Auch die Führung der zerstrittenen Regierungskoalition wird nicht einfach. Auf der einen Seite steht Matteo Salvini, der überschwängliche Anführer der Liga. Verärgert über Ms. Melonis Aufstieg – der auf seine Kosten gegangen ist – und unerbittlich für Putin, könnte er endlosen Ärger verursachen. Auf der anderen Seite gibt es Silvio Berlusconi, der seine Partner bereits davor gewarnt hat, dass Forza Italia „mit der Regierung brechen wird, wenn sie eine Anti-EU-Linie einschlägt“. In diesem streitsüchtigen Umfeld wird es für Frau Meloni äußerst schwierig sein, eine wirklich störende Politik durchzusetzen. Wenn sie das tut, werden die bereits hörbaren Rufe nach der Wiedereinsetzung von Mario Draghi, der die im Juli gestürzte Regierung der nationalen Einheit führte, lauter.

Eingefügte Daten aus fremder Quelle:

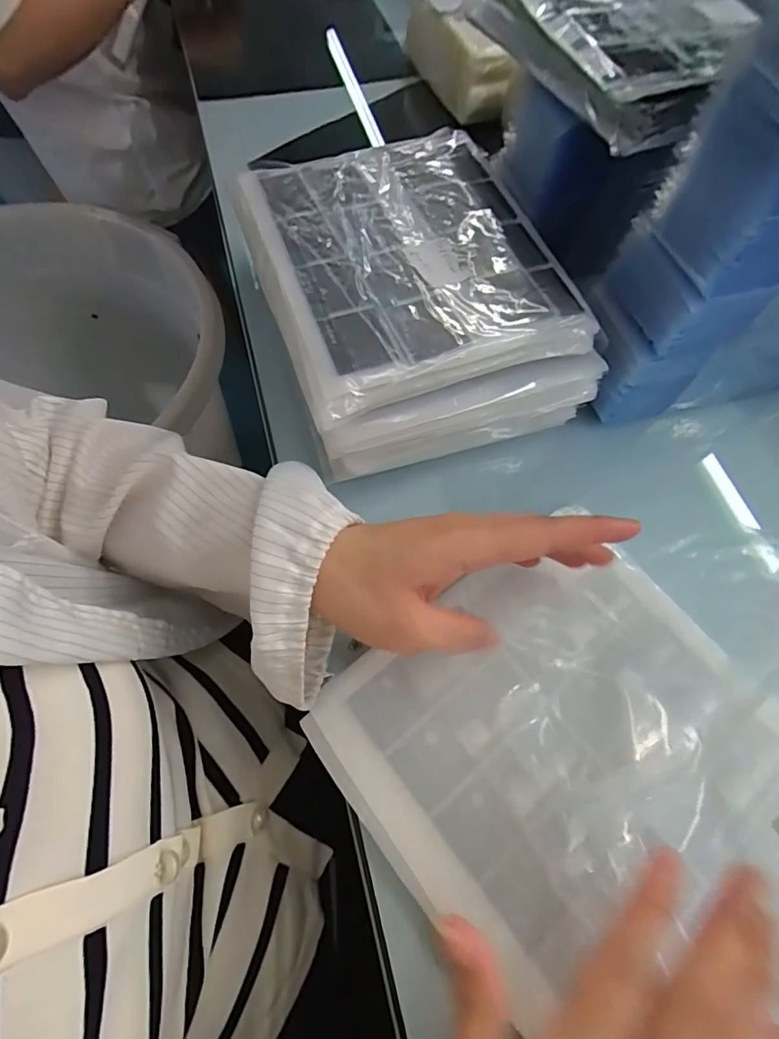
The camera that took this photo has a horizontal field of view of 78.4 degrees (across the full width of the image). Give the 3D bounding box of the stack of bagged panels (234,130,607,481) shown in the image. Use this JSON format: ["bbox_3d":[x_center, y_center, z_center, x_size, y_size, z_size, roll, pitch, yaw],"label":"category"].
[{"bbox_3d":[0.010,-0.154,0.329,0.179,0.074,0.207,-18,68,-11],"label":"stack of bagged panels"}]

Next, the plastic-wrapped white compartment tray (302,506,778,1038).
[{"bbox_3d":[0.124,0.149,0.247,0.207,0.016,0.280,-38,73,-18],"label":"plastic-wrapped white compartment tray"}]

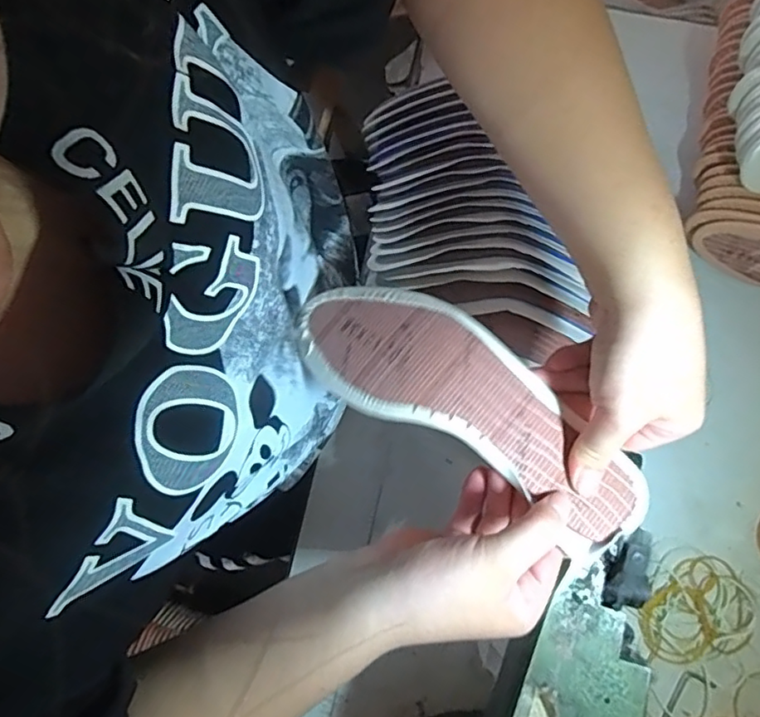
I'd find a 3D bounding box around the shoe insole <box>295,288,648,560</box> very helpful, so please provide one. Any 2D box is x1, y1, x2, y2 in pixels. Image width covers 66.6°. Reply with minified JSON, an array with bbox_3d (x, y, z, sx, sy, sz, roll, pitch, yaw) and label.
[{"bbox_3d":[0.050,0.024,0.347,0.230,0.031,0.078,33,81,12],"label":"shoe insole"}]

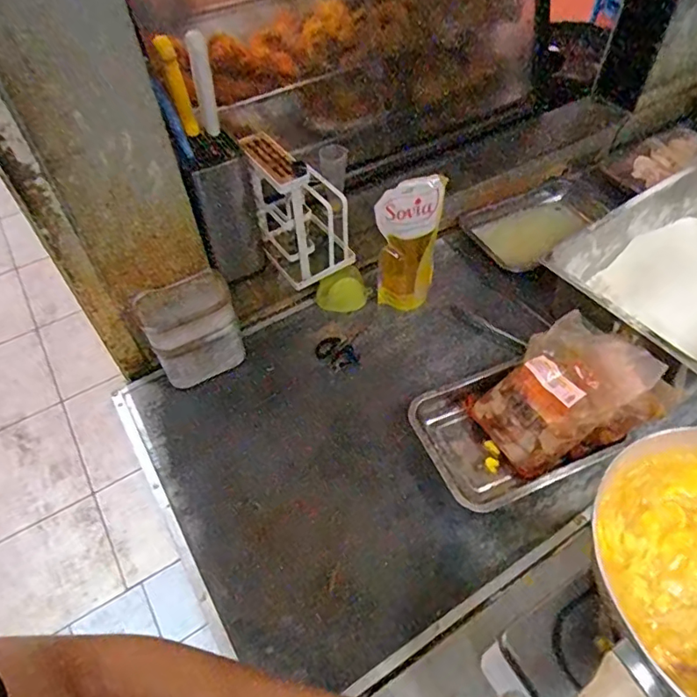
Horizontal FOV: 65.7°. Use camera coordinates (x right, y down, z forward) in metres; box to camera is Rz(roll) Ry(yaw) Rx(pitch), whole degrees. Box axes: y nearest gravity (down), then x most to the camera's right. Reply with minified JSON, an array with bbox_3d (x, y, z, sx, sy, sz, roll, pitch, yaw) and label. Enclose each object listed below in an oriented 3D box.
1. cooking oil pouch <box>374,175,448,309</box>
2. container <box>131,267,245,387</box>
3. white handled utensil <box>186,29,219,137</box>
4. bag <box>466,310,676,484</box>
[{"bbox_3d":[0.104,-0.181,0.952,0.107,0.238,0.076,7,52,7],"label":"cooking oil pouch"},{"bbox_3d":[-0.252,-0.023,0.881,0.142,0.169,0.073,-23,55,-16],"label":"container"},{"bbox_3d":[-0.200,-0.360,0.754,0.026,0.180,0.028,-14,77,-9],"label":"white handled utensil"},{"bbox_3d":[0.318,0.069,0.805,0.255,0.080,0.182,-38,53,12],"label":"bag"}]

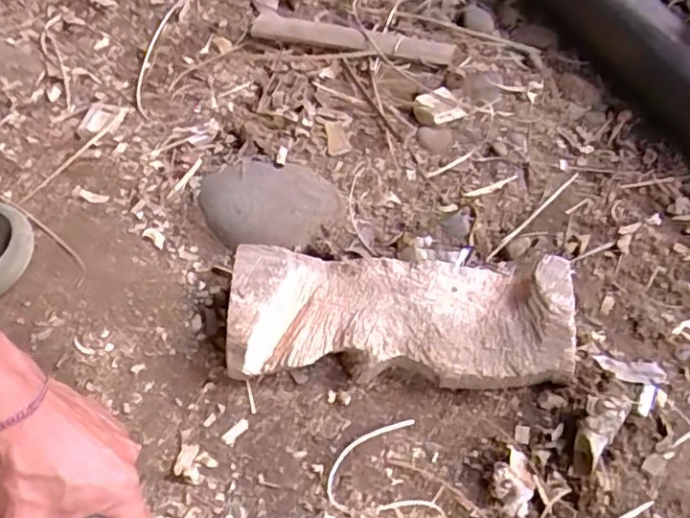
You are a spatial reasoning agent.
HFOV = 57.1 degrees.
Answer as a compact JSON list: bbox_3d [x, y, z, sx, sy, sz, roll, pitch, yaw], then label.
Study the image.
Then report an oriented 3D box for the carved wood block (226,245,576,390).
[{"bbox_3d":[0.048,0.049,0.547,0.283,0.064,0.109,-1,53,-2],"label":"carved wood block"}]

Italiens notorisch volatiles politisches Umfeld wird auch durch demokratische politische Institutionen ausgeglichen, die darauf ausgelegt sind, Stabilität zu fördern und autoritäre Rückschritte zu verhindern. Das dezentrale System besteht aus 20 halbautonomen Regionen und fast 8.000 in zentralisierten Firewalls, um die zentralisierte Macht zu kontrollieren. Das Verfassungsgericht, dessen allgemeine Legitimität nie in Frage gestellt wurde, ist ziemlich unabhängig von politischer Einflussnahme, und das Justizsystem wurde kürzlich einer umfassenden, von der EU vorangetriebenen Reform unterzogen. Jeder Versuch von Ms. Meloni, sich Befugnisse anzumaßen, würde vehement bekämpft werden.

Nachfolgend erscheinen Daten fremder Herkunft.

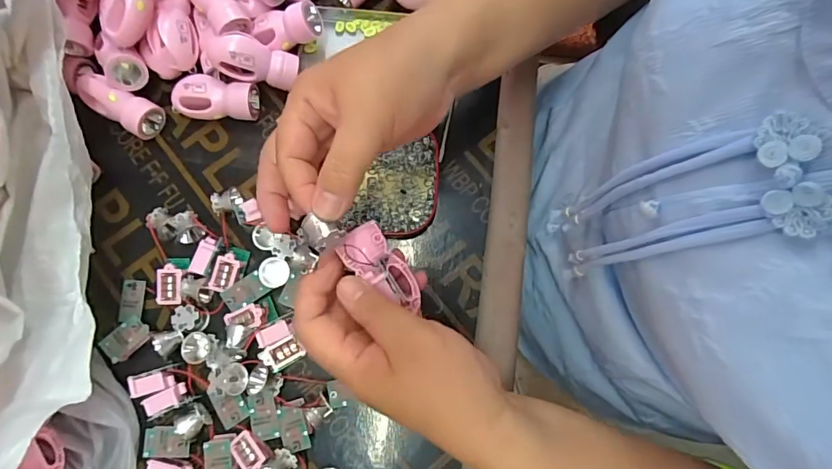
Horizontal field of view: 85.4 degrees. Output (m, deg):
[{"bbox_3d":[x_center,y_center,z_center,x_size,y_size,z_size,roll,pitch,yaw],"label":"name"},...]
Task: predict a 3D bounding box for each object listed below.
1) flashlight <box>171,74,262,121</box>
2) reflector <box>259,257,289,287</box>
[{"bbox_3d":[-0.166,-0.112,0.372,0.066,0.024,0.030,3,79,-1],"label":"flashlight"},{"bbox_3d":[-0.108,0.028,0.343,0.020,0.015,0.022,0,79,-1],"label":"reflector"}]

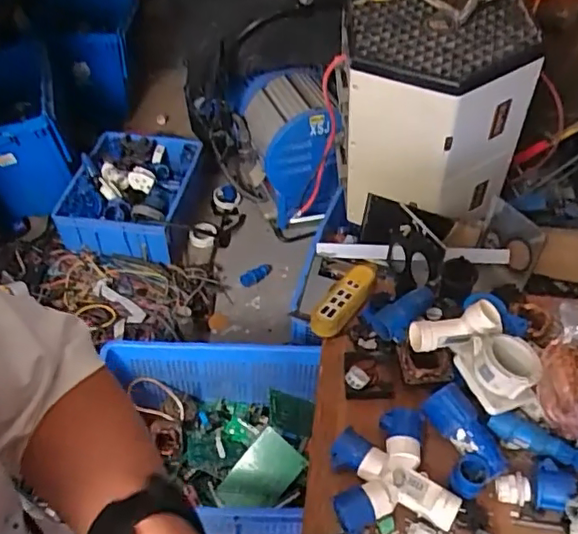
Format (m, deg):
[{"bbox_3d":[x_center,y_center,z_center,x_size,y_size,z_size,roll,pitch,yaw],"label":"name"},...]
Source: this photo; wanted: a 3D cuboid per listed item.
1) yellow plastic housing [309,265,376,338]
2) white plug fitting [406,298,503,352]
[{"bbox_3d":[0.108,0.051,1.063,0.062,0.039,0.191,26,52,22],"label":"yellow plastic housing"},{"bbox_3d":[0.270,0.104,0.921,0.145,0.052,0.047,-19,46,12],"label":"white plug fitting"}]

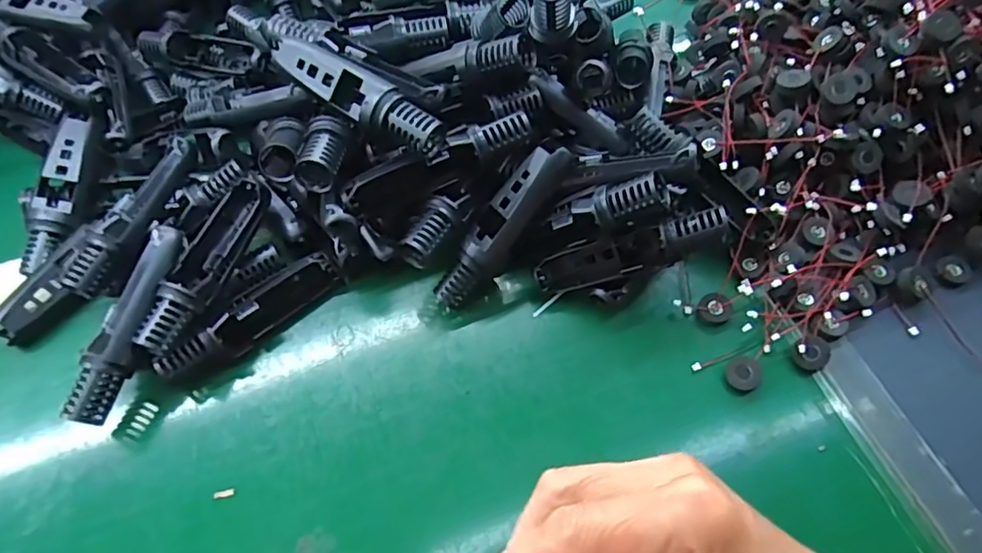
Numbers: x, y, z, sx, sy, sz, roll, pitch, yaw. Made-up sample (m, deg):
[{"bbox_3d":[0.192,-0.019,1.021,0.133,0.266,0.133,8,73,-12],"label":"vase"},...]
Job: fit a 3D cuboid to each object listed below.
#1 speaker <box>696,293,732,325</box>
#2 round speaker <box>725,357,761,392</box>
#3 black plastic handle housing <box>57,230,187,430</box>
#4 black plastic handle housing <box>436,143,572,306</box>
[{"bbox_3d":[0.147,0.021,0.387,0.020,0.006,0.020,-1,59,1],"label":"speaker"},{"bbox_3d":[0.156,0.060,0.363,0.020,0.011,0.019,-1,59,1],"label":"round speaker"},{"bbox_3d":[-0.215,0.027,0.350,0.021,0.021,0.120,16,77,9],"label":"black plastic handle housing"},{"bbox_3d":[0.008,-0.030,0.378,0.026,0.027,0.119,40,98,19],"label":"black plastic handle housing"}]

Bis dahin gibt es echten Grund zur Sorge. Frau Meloni ist die erste postfaschistische Führerin, die nach dem Zweiten Weltkrieg eine nationale Wahl in Italien gewonnen hat, und ihre Partei ist die Erbin der italienischen Sozialbewegung, der Reinkarnation der seit langem aufgelösten und verfassungsmäßig verbotenen Faschistischen Partei. Der Prozess der „Entdämonisierung“, den die Brüder von Italien durchlaufen haben, einschließlich der offenen Ablehnung der faschistischen Tradition, hat die tief verwurzelten Verbindungen zu neofaschistischen Kreisen nicht zerstört. Parteifunktionäre wurden oft dabei erwischt, wie sie sich mit den fragwürdigsten rechtsextremen Gruppen unterhielten und Geschäfte mit ihnen machten.

Mehr noch, Frau Melonis Sympathien, wenn nicht ihre gegenwärtige politische Ausrichtung, liegen bei Europas Illiberalen. Noch am 15. September führte sie ihre Partei dazu, gegen eine europäische Resolution zu stimmen, die Herrn Orban zensiert, und sie ist eine enge Verbündete der regierenden polnischen Partei Recht und Gerechtigkeit, die in einen heftigen Rechtsstaatsstreit verwickelt ist Europäische Kommission über die staatliche Kontrolle der Justiz. Jede Plattform – militant antimigrantisch, sozial reaktionär und von einer Kultur des Klientelismus und Tribalismus durchdrungen – ist unverkennbar nativistisch und radikal.

Das alles ist natürlich problematisch. Aber nicht alle Probleme führen zur Autokratie.